Against the Spread (ATS)
A team's record judged against the point spread rather than the outright win-loss result.
Against the spread, abbreviated ATS, is a team’s win-loss record measured against the point spread instead of the straight-up result. A standard win-loss record shows how often a team wins games outright; the ATS record shows how often it covers the spread set by oddsmakers. The gap matters to spread bettors, because frequent winners do not necessarily cover frequently.
Oddsmakers price spreads to balance action on both sides. A dominant team wins most games, but the spreads attached usually reflect that dominance. A strong straight-up record can therefore sit alongside a mediocre ATS record when the market prices the team accurately. The reverse also holds: a struggling team can post a solid ATS record when oddsmakers overreact to bad results and hang spreads that are too wide.
Tracking ATS records by situation is core handicapping research.
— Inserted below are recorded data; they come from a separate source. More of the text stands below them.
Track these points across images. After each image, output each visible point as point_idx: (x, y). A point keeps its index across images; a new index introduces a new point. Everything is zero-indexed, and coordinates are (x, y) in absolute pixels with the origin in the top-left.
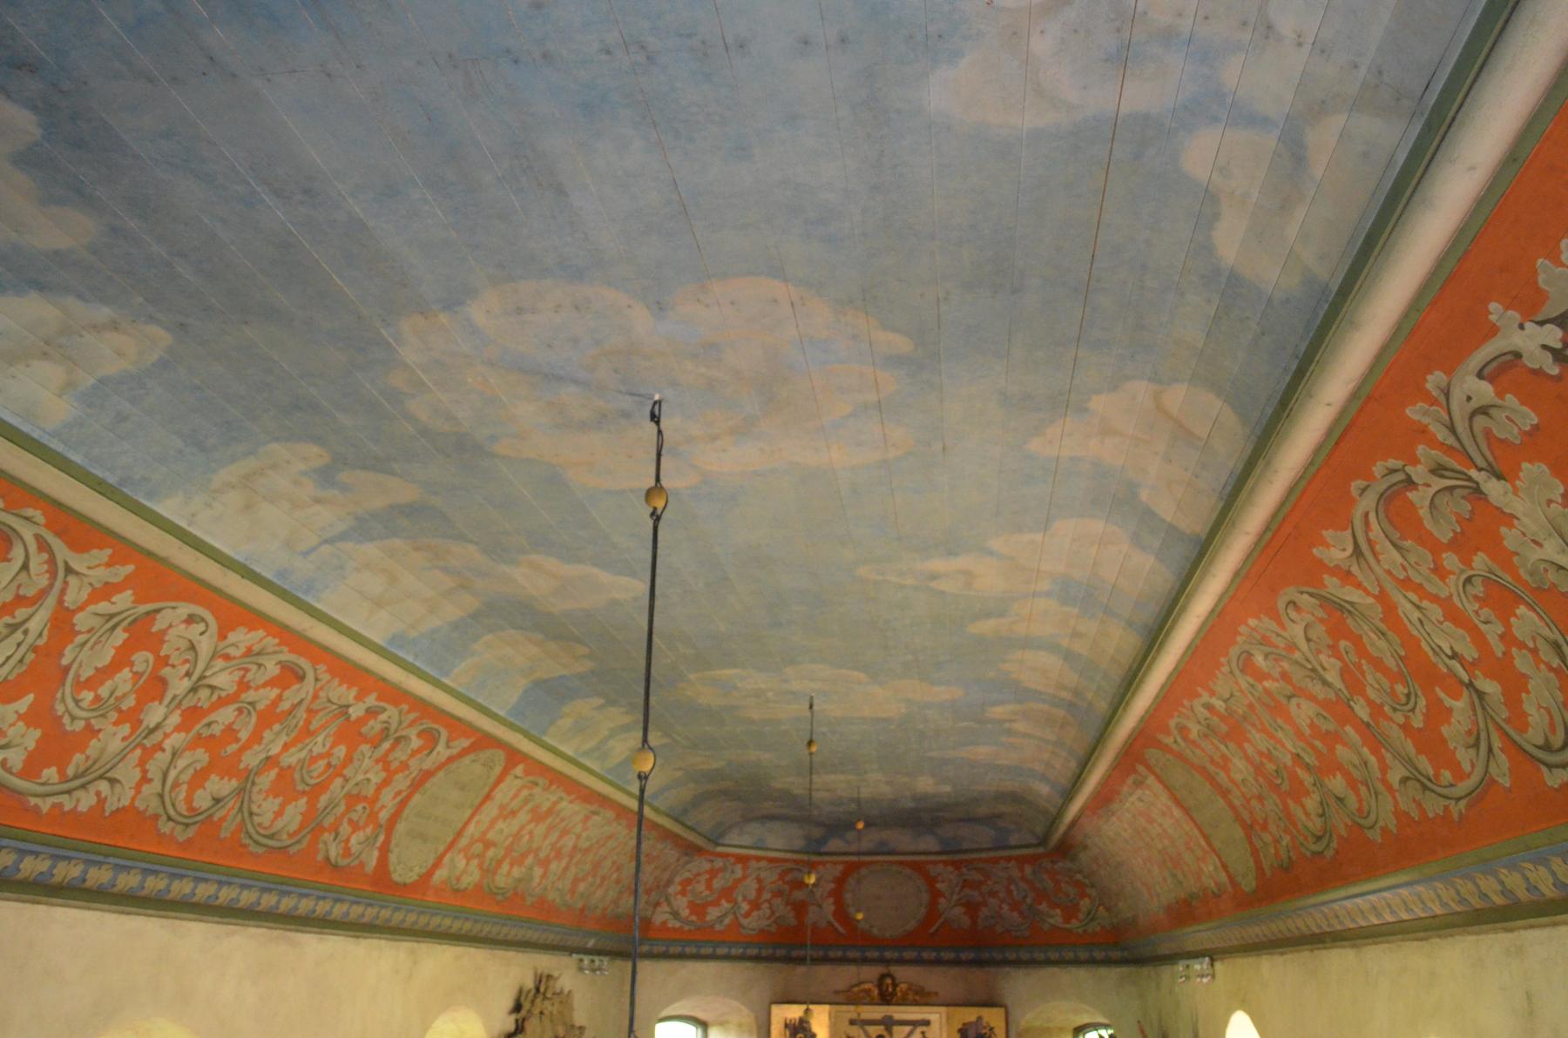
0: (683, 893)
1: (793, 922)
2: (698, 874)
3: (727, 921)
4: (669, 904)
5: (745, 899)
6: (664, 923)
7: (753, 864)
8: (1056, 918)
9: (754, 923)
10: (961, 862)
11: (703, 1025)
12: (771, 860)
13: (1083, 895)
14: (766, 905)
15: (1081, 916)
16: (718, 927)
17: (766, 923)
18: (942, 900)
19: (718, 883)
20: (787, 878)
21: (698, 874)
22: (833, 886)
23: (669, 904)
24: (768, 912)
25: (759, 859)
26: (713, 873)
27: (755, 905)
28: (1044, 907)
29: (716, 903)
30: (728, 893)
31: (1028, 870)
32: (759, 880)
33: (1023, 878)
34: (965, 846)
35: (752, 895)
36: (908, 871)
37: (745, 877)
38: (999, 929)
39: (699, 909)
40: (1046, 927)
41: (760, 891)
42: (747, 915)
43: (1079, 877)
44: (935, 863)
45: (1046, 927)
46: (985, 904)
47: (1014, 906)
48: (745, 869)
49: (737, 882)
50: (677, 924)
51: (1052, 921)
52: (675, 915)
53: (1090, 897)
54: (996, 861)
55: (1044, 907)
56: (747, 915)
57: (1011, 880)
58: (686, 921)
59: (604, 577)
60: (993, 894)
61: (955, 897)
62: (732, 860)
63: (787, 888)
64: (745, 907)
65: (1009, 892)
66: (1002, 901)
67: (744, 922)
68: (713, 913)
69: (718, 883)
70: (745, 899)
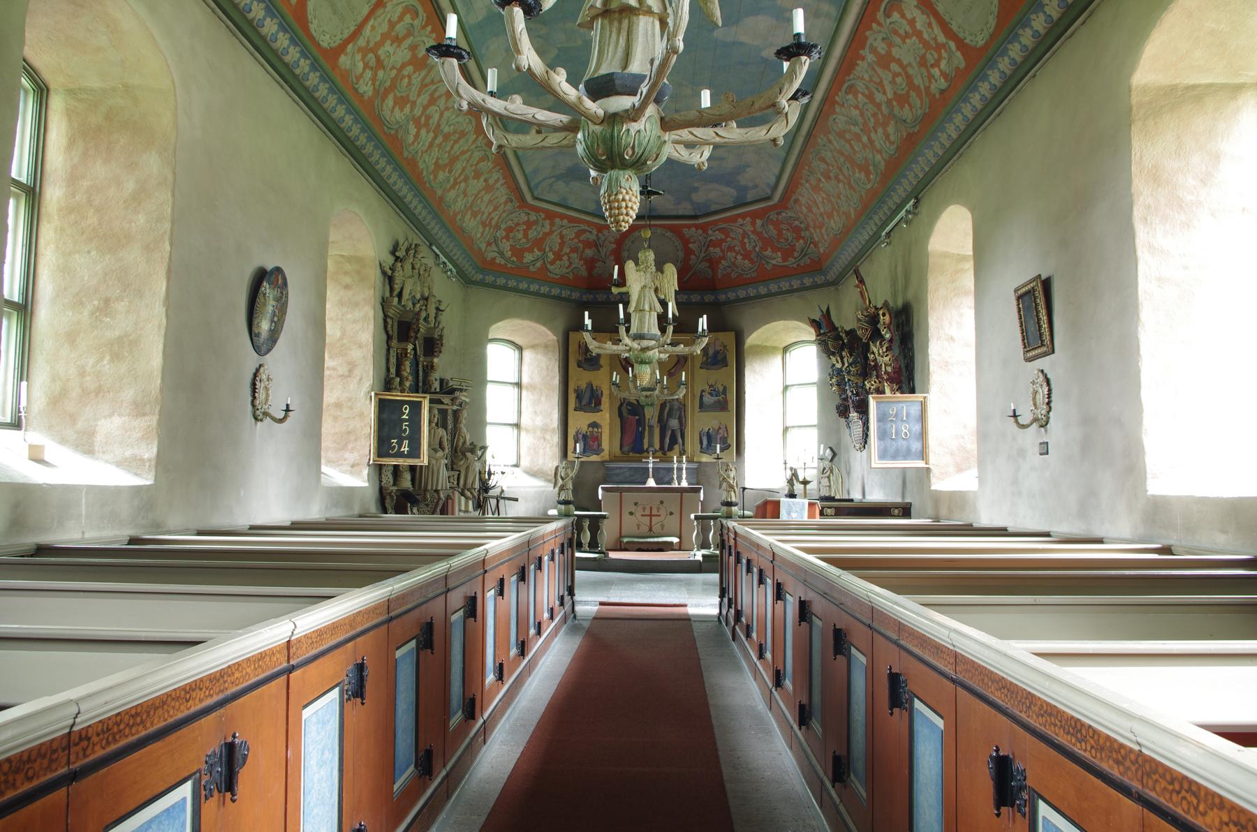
0: (507, 238)
1: (585, 274)
2: (518, 224)
3: (538, 264)
4: (497, 246)
5: (551, 250)
6: (494, 259)
7: (557, 220)
8: (777, 259)
9: (557, 269)
10: (708, 224)
11: (520, 349)
12: (571, 220)
13: (799, 238)
14: (565, 258)
15: (796, 254)
16: (532, 269)
17: (565, 271)
18: (693, 257)
19: (532, 234)
20: (582, 238)
21: (518, 224)
22: (614, 246)
23: (497, 246)
24: (567, 264)
25: (562, 217)
26: (529, 225)
27: (558, 256)
28: (768, 253)
29: (530, 250)
30: (539, 243)
31: (759, 222)
32: (562, 237)
33: (754, 232)
34: (714, 208)
35: (556, 248)
36: (669, 234)
37: (551, 232)
38: (733, 275)
39: (518, 252)
40: (769, 267)
41: (562, 244)
42: (552, 263)
43: (797, 223)
44: (689, 227)
45: (769, 267)
46: (723, 258)
47: (746, 256)
48: (552, 224)
49: (547, 235)
50: (503, 262)
51: (774, 262)
52: (501, 254)
53: (803, 238)
54: (733, 219)
55: (768, 253)
56: (552, 263)
57: (745, 234)
58: (507, 260)
59: (444, 773)
60: (731, 249)
61: (702, 255)
62: (543, 215)
63: (581, 245)
64: (551, 256)
65: (743, 244)
66: (737, 253)
67: (551, 268)
68: (528, 257)
69: (532, 234)
70: (551, 250)
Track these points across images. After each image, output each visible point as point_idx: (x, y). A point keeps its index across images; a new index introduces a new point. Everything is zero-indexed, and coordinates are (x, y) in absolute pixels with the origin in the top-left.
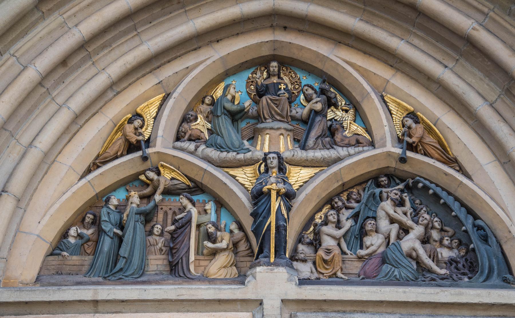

Bettors examine ATS performance as home favorites, road underdogs, in divisional games, after a loss, and in many other splits. These situational trends can expose edges invisible in the straight-up standings.
Example
A football team closes the regular season 10-7 straight up but just 7-10 ATS. So while they won 10 games outright, they covered the spread in only 7 of 17. They were likely favored in many wins by more than their actual margin, making them an unprofitable side to back against the spread despite being a good team. Betting $110 on them to cover every game would have produced 7 wins ($700 profit) and 10 losses ($1,100 loss), a net loss of $400.
Key Points
- ATS differs from straight-up: The ATS record measures performance against the spread, not raw wins and losses.
- Good teams can be bad ATS: Dominant clubs are often favored by large margins, making consistent covers harder.
- Situational ATS trends are valuable: ATS records by context (home, away, favorite, underdog) can surface profitable angles.
- Pushes are recorded separately: When the final margin equals the spread exactly, the result is a push. ATS records often appear as wins-losses-pushes (e.g., 8-6-2).
- A key research tool: Serious bettors fold ATS data into a broader handicapping model to find market value.